I gave the Windows version of GimpShop a try over the weekend, and I hated every minute of it. Can you believe that you actually have to run a batch file to enable the Photoshop keyboard shortcuts? Shouldn’t that be the default? I mean, the entire goal is to mimic Photoshop in every way possible! The sucky GTK interface doesn’t help either. Needless to say, I quickly ditched this wretch of a program.

I then found out that Adobe has a 30-day trial of Photoshop CS2, their latest installment in the Photoshop line. So I naturally gave it a shot. I couldn’t be happier.

The retail price of $650 is clearly ridiculous. But I am virtually sold on the product. I still have a substantial amount of time in the trial period to play around with it, and I intend to do so; several things warrant my exploration. For example, the text tool is way different than in 5.5, and I still don’t quite understand how to use it. There are also a number of fun tools that weren’t even in 5.5: stuff like the healing tool, ability to control multiple layers at once, and more. It’s all quite exciting, and I look forward to some experimentation.

PNG support in CS2 is phenomenal. As a result, the upcoming Googlebar Lite icons should be fairly pleasant (there is way less aliasing this time around – oh, and most of the icons will be brand new). I also really like the updated user interface. It’s much easier on the eyes, and things seem to be a little easier to locate.

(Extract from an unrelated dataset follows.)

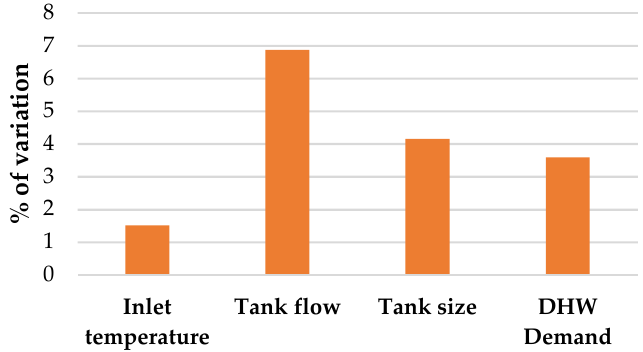
Figure 15. Ranking of the impact of parameters.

All in all, I think this is a program destined for my hard drive. I’m simply too impressed with the demos I see on the Adobe website, and the trial speaks for itself. If you hear a scream in the next 28 days or so, that will be my wallet crying for mercy. You should ignore it; I know I will.

Toolbars and More

Published on March 4, 2006

Chapter 3 of my toolbar tutorial for Firefox 1.5 has been posted. A brand new chapter not available in the previous tutorial should hopefully appear before the weekend is out (so stay tuned).

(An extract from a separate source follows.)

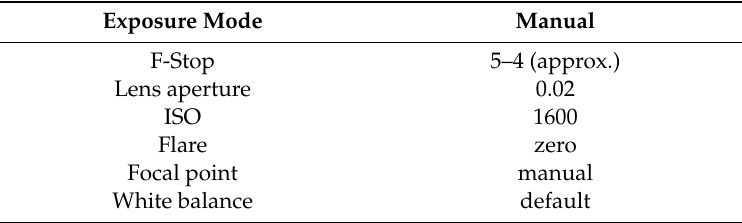
Table 2. Canon A620 camera settings to capture VELscope ®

I’ve been working a little bit on Googlebar Lite 4.0 this weekend, and I’m quite pleased so far with how things are turning out. Autocompletion is working wonderfully (even inline completion), and the search history can now be completely disabled for those who don’t want that feature. Brand new icons are planned for the new release, giving the toolbar a much needed facelift. I’m quite close to switching to the 4.0 alpha as my permanent install (I’m still using 3.3 at the moment), and that’s a very good development sign. Hopefully it won’t be too much longer before I can do a public beta test…

A Sign of the Times?

Published on March 2, 2006

The LA Times is reporting that Google is slowly switching to AMD-based processor solutions for their 200,000+ (!) servers. This is a most interesting report, especially since Intel has owned the vast majority of processor market share for so long. Could AMD be the David to Intel’s Goliath?

On a completely unrelated note, I’ve about decided to put off upgrading my personal computer. Not only does convoluted hardware make it hard to find what to buy, but things change so quickly (especially as far as prices are concerned). Instead of upgrading little bits now, I’m planning on building a completely new rig from scratch later this year (with any luck). Although I don’t have any details in place, I do have these general milestones I want to hit:

  • AMD dual-core processor (most likely)
  • No less than 2 GB of memory
  • PCI-Express based graphics card (an NVIDIA based solution, no doubt)
  • Seagate SATA hard drives (SCSI seems a little too expensive)
  • Perhaps a beefier power supply (~500 W)

Waiting a while will allow me to (a) save some money up and (b) allow prices on today’s hot hardware to fall. I generally like buying stuff one generation back from the bleeding edge. You seem to get the most bang for your buck that way.